Velo integrale e comunicazione interpersonale
Una sentenza che ha avuto molto rilievo sui media locali. Colpisce il commento di Carla Amina Baghajati, la portavoce per i media della Comunità Islamica austriaca, che ha definito comprensibile il giudizio della Corte Suprema. La Baghajati sostiene che in professioni che abbiano contatti con il pubblico un volto velato renda complicata la comunicazione, cosa che al contrario non provoca un normale hijab, ossia il foulard che copre solo i capelli e il collo.
In un’intervista esclusiva al Kurier la donna musulmana licenziata spiega le sue ragioni: la decisione di indossare il velo è legata al cancro che le è stato diagnosticato e al suo rapporto personale con Allah. Pur sapendo di non avere molte chance di vincere la causa, dice di averla intentata confidando nell’ampiezza di vedute dei giudici. Ma la donna è consapevole che il velo integrale rappresenti una barriera insormontabile per molte persone e che sia di ostacolo alla comunicazione interpersonale.

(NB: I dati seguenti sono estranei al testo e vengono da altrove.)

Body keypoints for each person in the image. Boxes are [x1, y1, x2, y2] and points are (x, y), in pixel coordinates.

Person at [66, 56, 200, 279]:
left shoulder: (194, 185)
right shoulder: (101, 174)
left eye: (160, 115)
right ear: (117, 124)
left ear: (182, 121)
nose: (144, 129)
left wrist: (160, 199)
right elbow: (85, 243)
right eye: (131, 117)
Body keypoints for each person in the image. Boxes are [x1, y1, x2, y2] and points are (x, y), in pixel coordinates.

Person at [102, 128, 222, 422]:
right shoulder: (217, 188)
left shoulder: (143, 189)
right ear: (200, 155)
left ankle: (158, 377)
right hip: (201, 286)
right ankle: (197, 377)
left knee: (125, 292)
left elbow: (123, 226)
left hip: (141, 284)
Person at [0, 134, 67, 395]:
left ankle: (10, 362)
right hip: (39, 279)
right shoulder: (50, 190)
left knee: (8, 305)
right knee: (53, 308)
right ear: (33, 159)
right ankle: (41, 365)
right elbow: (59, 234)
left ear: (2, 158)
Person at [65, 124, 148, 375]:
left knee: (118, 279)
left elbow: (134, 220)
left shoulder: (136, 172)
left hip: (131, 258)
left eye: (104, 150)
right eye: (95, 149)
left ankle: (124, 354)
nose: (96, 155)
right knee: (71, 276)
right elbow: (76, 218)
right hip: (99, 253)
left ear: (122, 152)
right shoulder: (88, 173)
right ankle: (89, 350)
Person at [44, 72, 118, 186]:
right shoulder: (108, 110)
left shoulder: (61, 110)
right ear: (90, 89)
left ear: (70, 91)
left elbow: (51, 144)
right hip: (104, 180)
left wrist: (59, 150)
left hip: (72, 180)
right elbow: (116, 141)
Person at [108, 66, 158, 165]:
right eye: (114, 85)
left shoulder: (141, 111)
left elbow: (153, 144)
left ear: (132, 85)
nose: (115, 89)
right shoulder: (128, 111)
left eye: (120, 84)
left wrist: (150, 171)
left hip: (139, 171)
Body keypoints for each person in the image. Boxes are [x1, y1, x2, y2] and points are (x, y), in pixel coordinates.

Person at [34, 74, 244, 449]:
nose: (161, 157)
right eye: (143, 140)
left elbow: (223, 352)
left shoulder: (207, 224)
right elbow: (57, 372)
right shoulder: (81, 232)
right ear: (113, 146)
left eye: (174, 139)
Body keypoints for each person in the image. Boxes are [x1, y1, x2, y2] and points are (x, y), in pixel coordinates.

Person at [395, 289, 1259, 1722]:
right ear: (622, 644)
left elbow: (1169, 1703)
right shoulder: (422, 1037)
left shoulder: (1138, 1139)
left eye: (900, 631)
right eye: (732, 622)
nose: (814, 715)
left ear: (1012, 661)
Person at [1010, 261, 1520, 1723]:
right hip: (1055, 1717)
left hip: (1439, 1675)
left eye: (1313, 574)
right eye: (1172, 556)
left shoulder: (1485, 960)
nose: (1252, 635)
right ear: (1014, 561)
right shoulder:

Orientamento confuso nell’Ue
Il primo giugno in Belgio la Corte di Cassazione ha chiesto il parere della Corte di Giustizia dell’Unione europea sul caso di Samira Achbita, di fede musulmana, licenziata dall’azienda perché voleva portare il velo durante le ore di lavoro. Un caso già respinto sia in primo grado, sia in appello. Il Difensore Generale Juliane Kokott ha detto che il divieto non costituisce discriminazione diretta perché si fonda su una regola aziendale generale e non su stereotipi, o pregiudizi nei confronti di religioni determinate. Anche se poi sul caso di Samira a decidere sarà la Cassazione belga.
Pochi giorni fa però si è orientato in modo opposto un altro Difensore Generale della Corte di Giustizia dell’Ue Eleanor Sharpston, di fronte al caso di una donna musulmana, ingegnere progettista della Micropole, una società di consulenza informatica francese, licenziata perché non voleva togliere il velo integrale. Per la Sharpton si è trattato di un atto discriminatorio diretto, basato sulla religione e convinzioni personali, poiché l’imposizione di un codice di abbigliamento neutro da parte di un’azienda costituisce a suo giudizio una discriminazione indiretta.
Velo integrale: cosa accade in Italia?
In Italia non esiste una legge specifica, per quanto il velo integrale rappresenti un problema serio legato alla sicurezza e risulti di intralcio all’identificazione della persona. Al momento nel nostro Paese indossare il velo integrale non è reato. A parte qualche isolata ordinanza municipale che ne dispone la proibizione e che prevede solo la punibilità con sanzioni amministrative, non c’è alcun regolamento della materia. Malgrado da alcuni mesi in alcuni ospedali lombardi sia vietato l’ingresso a donne con indosso il niqab, o il burqa. Sulla scorta della decisione austriaca il governo italiano si deciderà a deliberare su un tema così attuale e controverso?